● 確認用の文章:
-*-*-
ここでは、筆者が実際に「自由見学チケット」を事前予約して訪れた体験をもとに、スカラ座見学エリアへの入場手順から、当日券の購入方法までを詳しくご紹介します。

筆者は「ドゥオーモ」や「ヴィットリオ・エマヌエーレ2世のガッレリア」方面から向かったため、まず最初にスカラ座の南側にある正面入口が目に入りました。

スカラ座 南側の正面入口

建物の正面には、特徴的な3本のアーチが並んでいますが、実際の見学エリア入口はこの正面ではなく、向かって左手側にあります。

スカラ座 南側の正面入口から見学エリア入口までのルート説明

事前予約の方も、当日券の方も、上写真のルートに沿って「見学エリア専用入口」へ進みます。

入口の右手には「TICKETS - Theatre Tours Museum Sightseeing」と書かれた案内板が掲げられているので、それを目印にすると分かりやすいです。

スカラ座の見学エリア専用入口の案内板

建物に入ってすぐ右手にチケット売り場があります。当日券を購入する場合はこちらで手続きしますが、事前予約を済ませている方はそのまま奥へ進みます。

スカラ座の見学エリア入口のチケット販売窓口

筆者が訪れたのは2月の雨の日で朝一番だったため、チケット売り場は空いていましたが、売り場自体がコンパクトなため、夏の観光シーズンや団体客と重なると混雑しやすい印象でした。事前予約しておくと安心です。
-*-*-
● 提供資料:
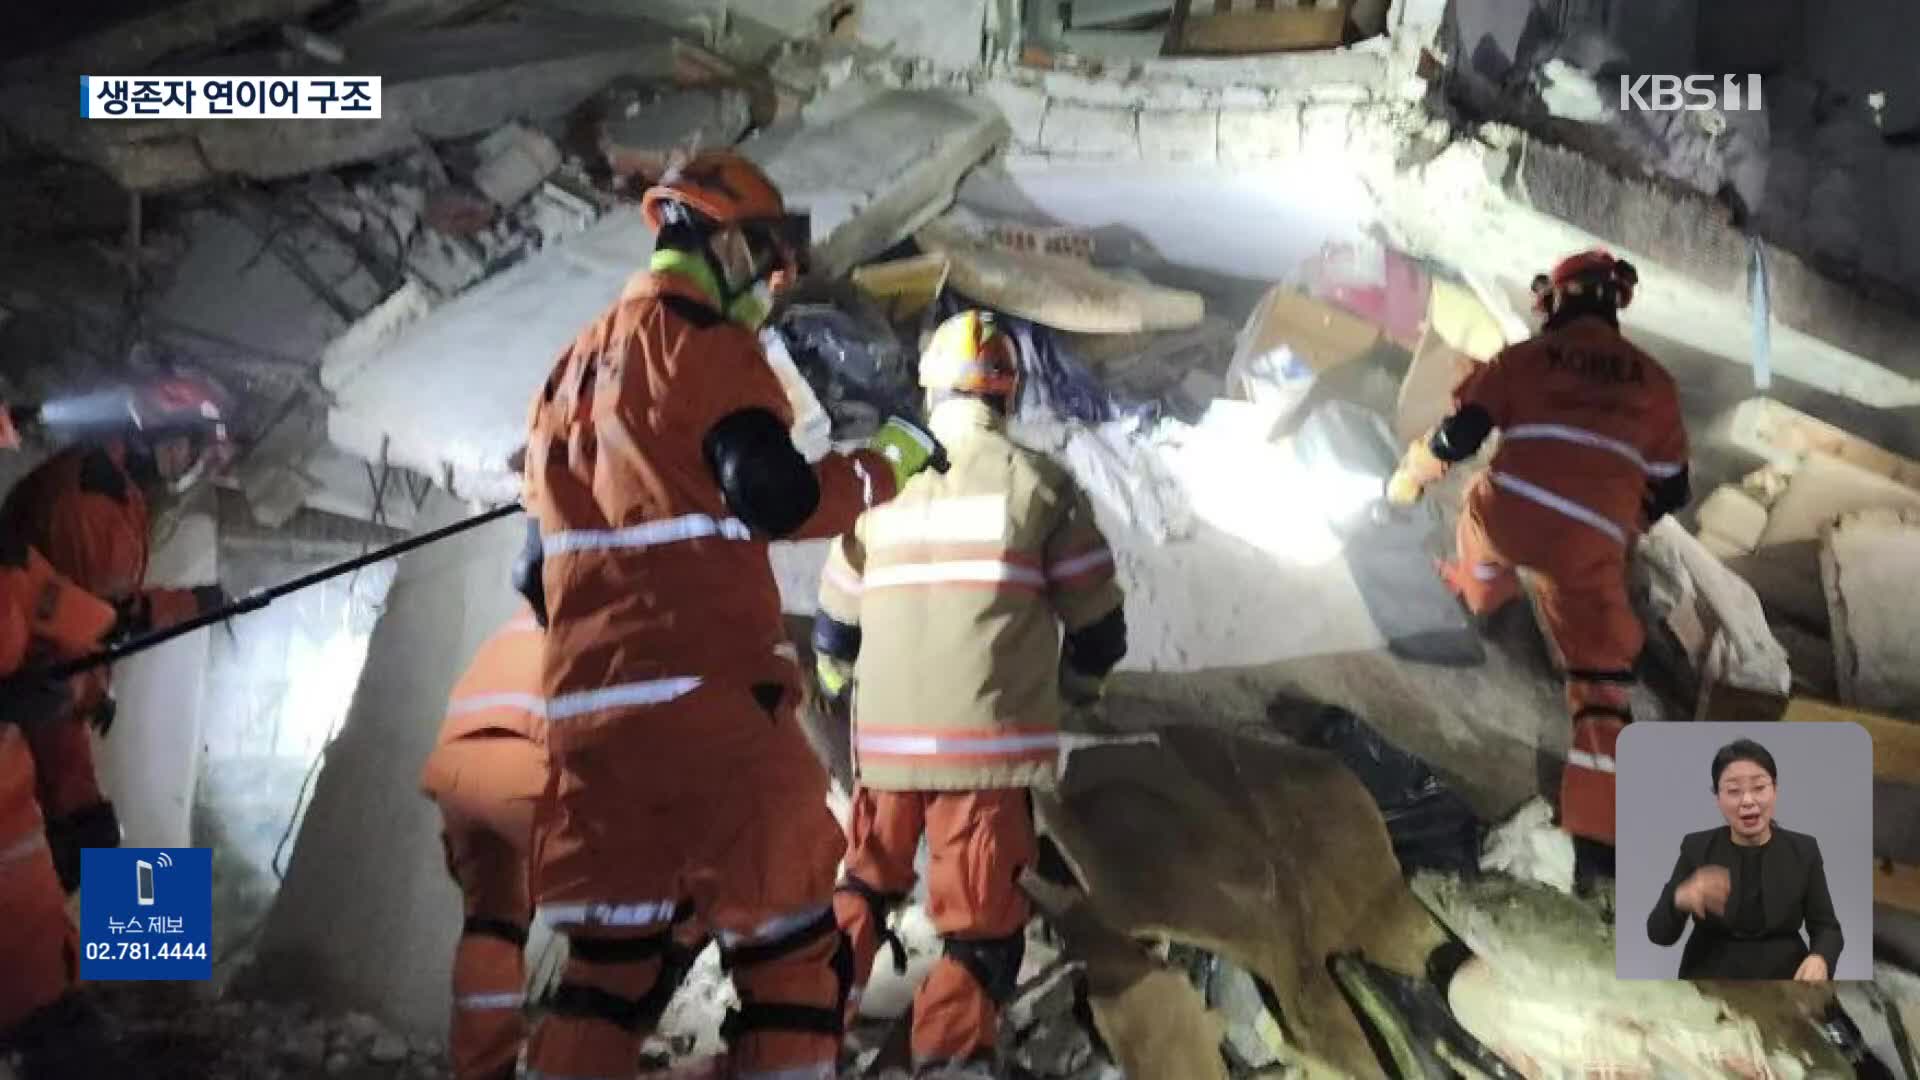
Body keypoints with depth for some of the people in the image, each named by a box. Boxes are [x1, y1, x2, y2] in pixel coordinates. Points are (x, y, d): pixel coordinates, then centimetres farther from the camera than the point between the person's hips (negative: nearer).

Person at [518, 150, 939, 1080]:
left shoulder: (571, 369, 21)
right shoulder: (707, 350, -4)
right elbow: (778, 502, -15)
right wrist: (888, 461, -2)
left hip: (584, 707, 8)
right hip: (706, 697, -8)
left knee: (609, 960, 12)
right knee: (791, 952, 1)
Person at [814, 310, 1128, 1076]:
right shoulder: (1036, 482, -3)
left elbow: (835, 623, 16)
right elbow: (1098, 624, 2)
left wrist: (845, 686, 37)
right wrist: (1074, 691, 23)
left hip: (887, 742, 4)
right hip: (994, 742, -4)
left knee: (867, 881, 25)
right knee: (982, 920, 3)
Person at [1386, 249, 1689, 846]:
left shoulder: (1525, 357, 12)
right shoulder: (1653, 379, 20)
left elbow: (1458, 435, 6)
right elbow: (1670, 488, 22)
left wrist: (1407, 481, 24)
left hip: (1512, 514, -1)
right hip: (1592, 547, 1)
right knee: (1600, 671, 6)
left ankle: (1481, 588, 62)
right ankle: (1603, 813, -5)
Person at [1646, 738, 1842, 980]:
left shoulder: (1803, 850, 2)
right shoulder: (1697, 848, 0)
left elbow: (1826, 928, 4)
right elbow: (1659, 933, -5)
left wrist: (1819, 959, -19)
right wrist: (1680, 899, -26)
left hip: (1784, 977, 1)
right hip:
-*-*-
● 作業内容:
スカラ座見学エリアへの入場手順を紹介した上の文章を、一字一句そのまま全文出力してもらえますか？

● 実施結果:
ここでは、筆者が実際に「自由見学チケット」を事前予約して訪れた体験をもとに、スカラ座見学エリアへの入場手順から、当日券の購入方法までを詳しくご紹介します。

筆者は「ドゥオーモ」や「ヴィットリオ・エマヌエーレ2世のガッレリア」方面から向かったため、まず最初にスカラ座の南側にある正面入口が目に入りました。

スカラ座 南側の正面入口

建物の正面には、特徴的な3本のアーチが並んでいますが、実際の見学エリア入口はこの正面ではなく、向かって左手側にあります。

スカラ座 南側の正面入口から見学エリア入口までのルート説明

事前予約の方も、当日券の方も、上写真のルートに沿って「見学エリア専用入口」へ進みます。

入口の右手には「TICKETS - Theatre Tours Museum Sightseeing」と書かれた案内板が掲げられているので、それを目印にすると分かりやすいです。

スカラ座の見学エリア専用入口の案内板

建物に入ってすぐ右手にチケット売り場があります。当日券を購入する場合はこちらで手続きしますが、事前予約を済ませている方はそのまま奥へ進みます。

スカラ座の見学エリア入口のチケット販売窓口

筆者が訪れたのは2月の雨の日で朝一番だったため、チケット売り場は空いていましたが、売り場自体がコンパクトなため、夏の観光シーズンや団体客と重なると混雑しやすい印象でした。事前予約しておくと安心です。